START Data supplied

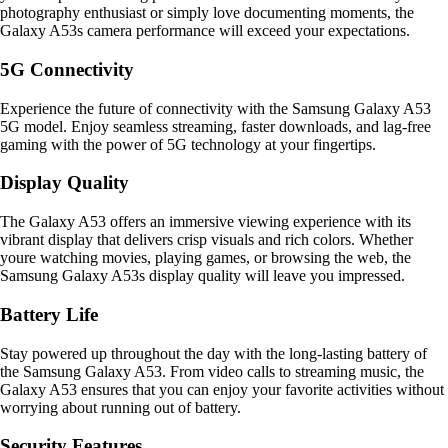
photography enthusiast or simply love documenting moments, the
Galaxy A53s camera performance will exceed your expectations.
5G Connectivity
Experience the future of connectivity with the Samsung Galaxy A53
5G model. Enjoy seamless streaming, faster downloads, and lag-free
gaming with the power of 5G technology at your fingertips.
Display Quality
The Galaxy A53 offers an immersive viewing experience with its
vibrant display that delivers crisp visuals and rich colors. Whether
youre watching movies, playing games, or browsing the web, the
Samsung Galaxy A53s display quality will leave you impressed.
Battery Life
Stay powered up throughout the day with the long-lasting battery of
the Samsung Galaxy A53. From video calls to streaming music, the
Galaxy A53 ensures that you can enjoy your favorite activities without
worrying about running out of battery.
Security Features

END Data supplied

## Problem:
Retype exactly, and only, the lines above from the one where "The Galaxy A53" occurs up to and including the one where "the Samsung Galaxy A53." occurs.

## Solved exercise:
The Galaxy A53 offers an immersive viewing experience with its
vibrant display that delivers crisp visuals and rich colors. Whether
youre watching movies, playing games, or browsing the web, the
Samsung Galaxy A53s display quality will leave you impressed.
Battery Life
Stay powered up throughout the day with the long-lasting battery of
the Samsung Galaxy A53. From video calls to streaming music, the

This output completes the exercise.